On October 20, the New York State Department of Financial Services (NYSDFS) filed a Statement of Charges and Notice of Hearing against The Aliera Companies Inc., formerly known as Aliera Healthcare Inc. and Trinity Healthshare Inc. In this statement, the NYSDFS alleges that Aliera Healthcare and its subsidiary, Trinity Healthshare, committed seven separate violations of New York Financial Services and New York Insurance Law.

Aliera Healthcare was originally set up as a partner to Anabaptist Healthshare (Anabaptist), for provision of health care cost reimbursements as a HSCM as defined by 26 U.S.C § 5000A. HCSMs were originally set up under the Affordable Care act for the limited purpose of providing an exemption to the individual mandate under the Affordable Care Act for those with religious or moral objections to the direct provision of insurance. The HCSM is intended to pool funds preemptively for the purpose of later paying out those funds to cover medical expenses. To meet the exemption for HSCMs, the HCSM must have been in operation continuously since December 31, 1999. However, Aliera Healthcare moved beyond the partnership with Anabaptist to a partnership with its subsidiary, Trinity Healthshare.

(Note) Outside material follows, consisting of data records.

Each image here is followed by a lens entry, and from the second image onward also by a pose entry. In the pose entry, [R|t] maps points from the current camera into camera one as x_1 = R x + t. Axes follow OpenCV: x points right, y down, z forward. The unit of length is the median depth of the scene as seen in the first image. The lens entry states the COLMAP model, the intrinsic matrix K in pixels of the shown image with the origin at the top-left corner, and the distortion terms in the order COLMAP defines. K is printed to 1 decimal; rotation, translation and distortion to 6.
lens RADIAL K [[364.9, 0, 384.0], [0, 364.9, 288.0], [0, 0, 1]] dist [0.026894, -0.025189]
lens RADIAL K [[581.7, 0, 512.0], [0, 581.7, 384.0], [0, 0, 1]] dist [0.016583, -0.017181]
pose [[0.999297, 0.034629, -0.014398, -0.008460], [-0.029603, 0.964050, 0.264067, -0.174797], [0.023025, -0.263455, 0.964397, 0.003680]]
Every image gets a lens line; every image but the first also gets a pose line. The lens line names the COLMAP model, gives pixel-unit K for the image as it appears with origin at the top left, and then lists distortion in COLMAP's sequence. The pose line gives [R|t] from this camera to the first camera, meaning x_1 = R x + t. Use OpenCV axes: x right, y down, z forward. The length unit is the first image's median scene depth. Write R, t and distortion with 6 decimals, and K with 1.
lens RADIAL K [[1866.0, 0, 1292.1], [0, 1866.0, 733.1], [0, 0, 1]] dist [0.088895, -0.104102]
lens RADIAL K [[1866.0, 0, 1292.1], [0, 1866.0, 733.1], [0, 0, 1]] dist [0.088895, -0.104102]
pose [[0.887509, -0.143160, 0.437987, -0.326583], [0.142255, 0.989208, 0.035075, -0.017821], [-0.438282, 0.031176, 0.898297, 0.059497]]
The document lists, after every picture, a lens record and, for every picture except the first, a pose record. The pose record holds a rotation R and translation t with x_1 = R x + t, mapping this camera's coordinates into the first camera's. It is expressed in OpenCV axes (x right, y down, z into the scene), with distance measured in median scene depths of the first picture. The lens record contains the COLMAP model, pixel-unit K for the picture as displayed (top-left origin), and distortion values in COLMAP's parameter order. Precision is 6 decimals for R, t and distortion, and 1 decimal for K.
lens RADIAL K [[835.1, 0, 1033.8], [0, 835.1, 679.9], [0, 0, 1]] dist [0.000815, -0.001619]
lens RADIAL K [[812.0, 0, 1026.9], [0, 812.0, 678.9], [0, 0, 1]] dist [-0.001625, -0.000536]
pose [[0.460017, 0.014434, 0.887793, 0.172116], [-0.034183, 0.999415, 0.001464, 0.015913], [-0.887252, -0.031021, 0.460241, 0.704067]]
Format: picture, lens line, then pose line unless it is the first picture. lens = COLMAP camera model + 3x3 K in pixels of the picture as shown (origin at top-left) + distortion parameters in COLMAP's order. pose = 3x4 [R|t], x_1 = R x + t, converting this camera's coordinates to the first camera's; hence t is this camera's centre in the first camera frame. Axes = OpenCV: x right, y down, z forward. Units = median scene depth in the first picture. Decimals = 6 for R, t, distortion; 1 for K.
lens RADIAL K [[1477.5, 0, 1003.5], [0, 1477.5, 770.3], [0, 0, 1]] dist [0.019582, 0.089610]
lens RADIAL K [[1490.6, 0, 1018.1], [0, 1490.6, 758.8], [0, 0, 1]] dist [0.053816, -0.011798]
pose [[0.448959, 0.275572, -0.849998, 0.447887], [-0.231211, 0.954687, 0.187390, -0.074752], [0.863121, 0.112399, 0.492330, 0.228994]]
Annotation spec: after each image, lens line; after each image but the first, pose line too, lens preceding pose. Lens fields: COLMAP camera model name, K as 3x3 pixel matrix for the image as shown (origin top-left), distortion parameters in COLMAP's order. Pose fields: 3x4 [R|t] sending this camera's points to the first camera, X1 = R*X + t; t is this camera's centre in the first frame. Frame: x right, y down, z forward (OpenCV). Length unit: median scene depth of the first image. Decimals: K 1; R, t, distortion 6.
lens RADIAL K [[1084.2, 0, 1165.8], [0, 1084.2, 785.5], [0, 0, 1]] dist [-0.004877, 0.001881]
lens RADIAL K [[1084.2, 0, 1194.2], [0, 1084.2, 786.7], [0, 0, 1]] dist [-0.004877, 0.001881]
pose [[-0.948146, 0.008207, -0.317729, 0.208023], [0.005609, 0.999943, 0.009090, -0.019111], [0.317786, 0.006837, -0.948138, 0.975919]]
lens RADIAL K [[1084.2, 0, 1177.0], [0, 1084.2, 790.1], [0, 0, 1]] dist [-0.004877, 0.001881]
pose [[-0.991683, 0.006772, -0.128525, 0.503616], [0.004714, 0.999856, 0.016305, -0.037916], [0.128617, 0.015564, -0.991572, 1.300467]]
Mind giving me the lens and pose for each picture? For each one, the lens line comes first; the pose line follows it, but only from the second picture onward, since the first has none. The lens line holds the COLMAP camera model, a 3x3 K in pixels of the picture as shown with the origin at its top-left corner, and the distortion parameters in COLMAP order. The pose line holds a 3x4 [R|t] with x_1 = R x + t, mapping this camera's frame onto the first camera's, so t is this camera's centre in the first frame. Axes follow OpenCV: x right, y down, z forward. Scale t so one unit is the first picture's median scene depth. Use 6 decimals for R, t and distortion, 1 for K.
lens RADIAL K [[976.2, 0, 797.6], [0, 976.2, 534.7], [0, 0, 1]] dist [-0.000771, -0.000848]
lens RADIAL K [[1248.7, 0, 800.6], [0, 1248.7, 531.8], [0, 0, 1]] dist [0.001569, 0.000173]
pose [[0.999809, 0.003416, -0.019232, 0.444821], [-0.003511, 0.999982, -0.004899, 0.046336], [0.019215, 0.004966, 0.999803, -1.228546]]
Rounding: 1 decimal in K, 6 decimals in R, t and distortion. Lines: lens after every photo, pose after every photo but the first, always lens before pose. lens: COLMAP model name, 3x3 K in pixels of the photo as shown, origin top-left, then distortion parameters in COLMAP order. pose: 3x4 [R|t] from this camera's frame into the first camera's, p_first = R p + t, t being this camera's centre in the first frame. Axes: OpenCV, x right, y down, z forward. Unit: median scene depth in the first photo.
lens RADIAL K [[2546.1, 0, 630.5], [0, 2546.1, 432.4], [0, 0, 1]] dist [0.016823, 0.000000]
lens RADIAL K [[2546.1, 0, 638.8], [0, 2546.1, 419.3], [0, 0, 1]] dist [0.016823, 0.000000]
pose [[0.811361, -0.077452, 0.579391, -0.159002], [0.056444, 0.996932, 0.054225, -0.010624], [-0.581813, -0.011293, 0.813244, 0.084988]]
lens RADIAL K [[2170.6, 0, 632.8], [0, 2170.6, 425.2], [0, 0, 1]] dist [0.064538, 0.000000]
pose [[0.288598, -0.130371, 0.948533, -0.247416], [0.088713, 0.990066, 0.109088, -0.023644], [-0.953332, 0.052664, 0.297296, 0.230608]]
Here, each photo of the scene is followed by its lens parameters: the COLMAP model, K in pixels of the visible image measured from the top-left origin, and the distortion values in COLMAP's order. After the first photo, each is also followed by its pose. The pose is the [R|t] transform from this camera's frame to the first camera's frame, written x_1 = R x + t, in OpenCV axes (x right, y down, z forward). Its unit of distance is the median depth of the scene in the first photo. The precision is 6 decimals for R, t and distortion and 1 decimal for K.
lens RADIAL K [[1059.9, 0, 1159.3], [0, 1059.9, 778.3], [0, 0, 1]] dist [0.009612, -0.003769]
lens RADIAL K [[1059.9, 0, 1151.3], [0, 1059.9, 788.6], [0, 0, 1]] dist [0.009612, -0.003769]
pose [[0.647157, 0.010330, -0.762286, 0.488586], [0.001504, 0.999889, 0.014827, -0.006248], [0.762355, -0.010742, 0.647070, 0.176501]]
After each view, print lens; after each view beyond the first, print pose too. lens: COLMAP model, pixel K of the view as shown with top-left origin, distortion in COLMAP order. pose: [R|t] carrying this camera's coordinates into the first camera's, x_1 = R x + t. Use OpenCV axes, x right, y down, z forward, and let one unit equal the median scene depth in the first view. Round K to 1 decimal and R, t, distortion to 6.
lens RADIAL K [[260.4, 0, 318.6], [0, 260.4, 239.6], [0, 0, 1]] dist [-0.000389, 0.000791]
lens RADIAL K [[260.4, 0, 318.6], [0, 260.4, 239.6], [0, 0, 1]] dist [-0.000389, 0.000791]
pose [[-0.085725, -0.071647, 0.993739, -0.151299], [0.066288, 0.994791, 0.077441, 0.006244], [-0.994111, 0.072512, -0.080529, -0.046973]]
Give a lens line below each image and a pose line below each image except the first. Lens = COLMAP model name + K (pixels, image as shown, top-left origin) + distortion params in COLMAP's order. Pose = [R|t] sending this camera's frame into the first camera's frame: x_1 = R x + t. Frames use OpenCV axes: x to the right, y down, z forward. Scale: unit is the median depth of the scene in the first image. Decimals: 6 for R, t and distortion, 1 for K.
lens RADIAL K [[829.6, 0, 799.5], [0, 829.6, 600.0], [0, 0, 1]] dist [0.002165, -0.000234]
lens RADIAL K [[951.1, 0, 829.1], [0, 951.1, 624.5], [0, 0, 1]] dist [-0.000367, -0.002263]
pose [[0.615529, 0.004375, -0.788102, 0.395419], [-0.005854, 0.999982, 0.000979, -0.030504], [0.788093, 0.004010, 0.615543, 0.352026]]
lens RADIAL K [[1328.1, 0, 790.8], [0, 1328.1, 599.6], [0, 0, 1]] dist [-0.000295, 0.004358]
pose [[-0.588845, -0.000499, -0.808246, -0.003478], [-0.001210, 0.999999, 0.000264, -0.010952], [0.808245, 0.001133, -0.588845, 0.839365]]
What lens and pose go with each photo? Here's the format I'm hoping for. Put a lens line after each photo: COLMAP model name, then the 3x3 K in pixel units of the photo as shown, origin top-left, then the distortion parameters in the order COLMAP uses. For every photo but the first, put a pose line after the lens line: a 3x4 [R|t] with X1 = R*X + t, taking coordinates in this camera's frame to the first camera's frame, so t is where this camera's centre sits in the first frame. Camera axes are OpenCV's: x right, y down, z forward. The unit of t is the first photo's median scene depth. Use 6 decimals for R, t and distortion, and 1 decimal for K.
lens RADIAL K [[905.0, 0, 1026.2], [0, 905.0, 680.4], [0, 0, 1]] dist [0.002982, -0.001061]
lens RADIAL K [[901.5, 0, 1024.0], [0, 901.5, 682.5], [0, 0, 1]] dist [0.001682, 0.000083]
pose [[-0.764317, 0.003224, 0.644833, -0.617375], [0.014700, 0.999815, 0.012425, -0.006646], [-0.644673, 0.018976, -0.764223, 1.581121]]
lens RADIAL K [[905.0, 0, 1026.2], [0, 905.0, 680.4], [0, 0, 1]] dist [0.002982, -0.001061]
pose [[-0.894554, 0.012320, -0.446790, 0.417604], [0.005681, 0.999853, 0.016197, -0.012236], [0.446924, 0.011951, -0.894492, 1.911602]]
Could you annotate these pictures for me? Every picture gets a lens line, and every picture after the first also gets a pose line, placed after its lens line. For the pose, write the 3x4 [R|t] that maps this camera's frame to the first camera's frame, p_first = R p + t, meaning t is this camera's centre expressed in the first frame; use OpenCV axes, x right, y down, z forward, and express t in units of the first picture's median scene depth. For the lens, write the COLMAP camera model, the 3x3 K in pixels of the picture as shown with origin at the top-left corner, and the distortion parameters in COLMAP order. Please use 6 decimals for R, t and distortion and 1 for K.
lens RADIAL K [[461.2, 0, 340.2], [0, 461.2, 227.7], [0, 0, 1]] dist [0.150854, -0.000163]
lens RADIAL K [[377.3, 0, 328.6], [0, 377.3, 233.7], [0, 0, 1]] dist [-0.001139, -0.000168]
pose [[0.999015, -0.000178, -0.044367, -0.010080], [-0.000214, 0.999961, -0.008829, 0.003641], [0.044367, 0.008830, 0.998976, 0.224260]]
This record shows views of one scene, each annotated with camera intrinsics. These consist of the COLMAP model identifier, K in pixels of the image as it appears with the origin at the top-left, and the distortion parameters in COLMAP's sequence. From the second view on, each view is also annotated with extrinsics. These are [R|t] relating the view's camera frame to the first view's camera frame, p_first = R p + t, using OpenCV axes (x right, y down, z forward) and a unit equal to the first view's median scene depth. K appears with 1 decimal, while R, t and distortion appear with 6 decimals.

The NYSDFS statement alleged that not only did the new partnership with the subsidiary not meet the length in time qualificatio0ns to meet the requirements of 26 U.S.C § 5000A, but the partnership was deliberately created with fraudulent intent to evade licensing and fiscal requirements of full insurance plans. New York is one of the jurisdictions that regulate HSCMs under insurance provisions, regardless; however, the complaint also emphasized the behavior of Aliera Healthcare in acting, marketing and selling the relationship as if it was insurance directly.

The statement also alleged that beyond the misrepresentation of what product is being used, that Aliera Healthcare actively did not meet the division of funding requirements for an HSCM. These allegations include providing less than 20% of funds received from subscribers to covering the medical bills submitted, having no consistent policy or pattern of payment of bills and refusing to refund premiums after cancellations of subscription.

The NYSDFS statement seeks imposition of civil monetary penalties per count of fraud and misrepresentation and imposition of remedial orders to bring the company into compliance with the New York Financial Services and New York Insurance Law. NYSDFS will be represented by counsel to the NYSDFS. Aliera Healthcare and Trinity Healthshare have not entered representation to date.